Records in a dataset
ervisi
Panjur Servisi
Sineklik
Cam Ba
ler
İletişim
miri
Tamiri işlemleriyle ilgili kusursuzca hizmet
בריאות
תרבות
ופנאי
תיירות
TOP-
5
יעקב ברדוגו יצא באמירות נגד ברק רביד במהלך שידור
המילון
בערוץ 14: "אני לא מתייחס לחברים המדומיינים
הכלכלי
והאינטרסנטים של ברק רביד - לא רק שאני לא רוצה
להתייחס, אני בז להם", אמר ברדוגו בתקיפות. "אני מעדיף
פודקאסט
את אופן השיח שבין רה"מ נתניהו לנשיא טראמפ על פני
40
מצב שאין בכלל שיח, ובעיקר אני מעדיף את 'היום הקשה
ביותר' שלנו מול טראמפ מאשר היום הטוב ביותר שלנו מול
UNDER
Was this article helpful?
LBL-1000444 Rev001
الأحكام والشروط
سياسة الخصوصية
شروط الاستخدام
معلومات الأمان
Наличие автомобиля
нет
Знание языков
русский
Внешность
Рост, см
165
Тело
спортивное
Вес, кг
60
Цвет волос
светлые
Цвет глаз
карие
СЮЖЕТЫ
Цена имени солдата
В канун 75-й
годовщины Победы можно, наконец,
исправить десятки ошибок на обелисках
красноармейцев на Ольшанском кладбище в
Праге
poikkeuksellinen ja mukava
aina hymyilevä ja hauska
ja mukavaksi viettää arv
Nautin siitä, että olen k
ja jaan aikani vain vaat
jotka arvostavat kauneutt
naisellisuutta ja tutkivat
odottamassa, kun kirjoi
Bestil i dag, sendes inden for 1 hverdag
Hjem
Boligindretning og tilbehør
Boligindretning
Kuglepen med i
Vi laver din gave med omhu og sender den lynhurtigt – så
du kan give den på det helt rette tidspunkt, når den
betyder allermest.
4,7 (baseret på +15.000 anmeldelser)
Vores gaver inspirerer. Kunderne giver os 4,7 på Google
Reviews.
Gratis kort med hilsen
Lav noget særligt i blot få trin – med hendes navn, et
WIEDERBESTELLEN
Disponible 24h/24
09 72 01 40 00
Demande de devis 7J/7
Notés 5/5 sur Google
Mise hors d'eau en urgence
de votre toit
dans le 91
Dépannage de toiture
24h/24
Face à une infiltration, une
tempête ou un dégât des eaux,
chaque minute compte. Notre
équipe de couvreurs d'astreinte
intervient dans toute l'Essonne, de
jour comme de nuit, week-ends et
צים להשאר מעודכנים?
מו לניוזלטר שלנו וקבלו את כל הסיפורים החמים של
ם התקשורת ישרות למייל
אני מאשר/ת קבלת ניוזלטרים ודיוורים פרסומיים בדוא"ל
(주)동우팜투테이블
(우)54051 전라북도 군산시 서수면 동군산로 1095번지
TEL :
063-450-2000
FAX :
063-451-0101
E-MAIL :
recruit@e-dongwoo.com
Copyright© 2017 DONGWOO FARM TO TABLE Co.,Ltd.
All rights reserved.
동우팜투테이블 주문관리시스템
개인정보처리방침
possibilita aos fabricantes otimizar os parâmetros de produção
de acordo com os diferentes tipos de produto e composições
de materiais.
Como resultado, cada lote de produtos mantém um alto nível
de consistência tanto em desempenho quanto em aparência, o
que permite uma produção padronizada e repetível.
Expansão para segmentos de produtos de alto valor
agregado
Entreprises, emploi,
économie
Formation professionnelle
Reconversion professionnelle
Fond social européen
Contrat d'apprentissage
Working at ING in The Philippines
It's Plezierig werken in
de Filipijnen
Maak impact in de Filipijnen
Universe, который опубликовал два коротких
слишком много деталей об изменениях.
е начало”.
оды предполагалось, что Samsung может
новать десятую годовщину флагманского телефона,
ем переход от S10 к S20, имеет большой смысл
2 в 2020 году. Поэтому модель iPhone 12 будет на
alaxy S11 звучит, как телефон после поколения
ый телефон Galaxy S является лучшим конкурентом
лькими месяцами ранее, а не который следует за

TASK DESCRIPTION: Please state how many lines of the listing above contain the string "טראמפ", treating case as significant. Give only the number.

TASK RESPONSE: 2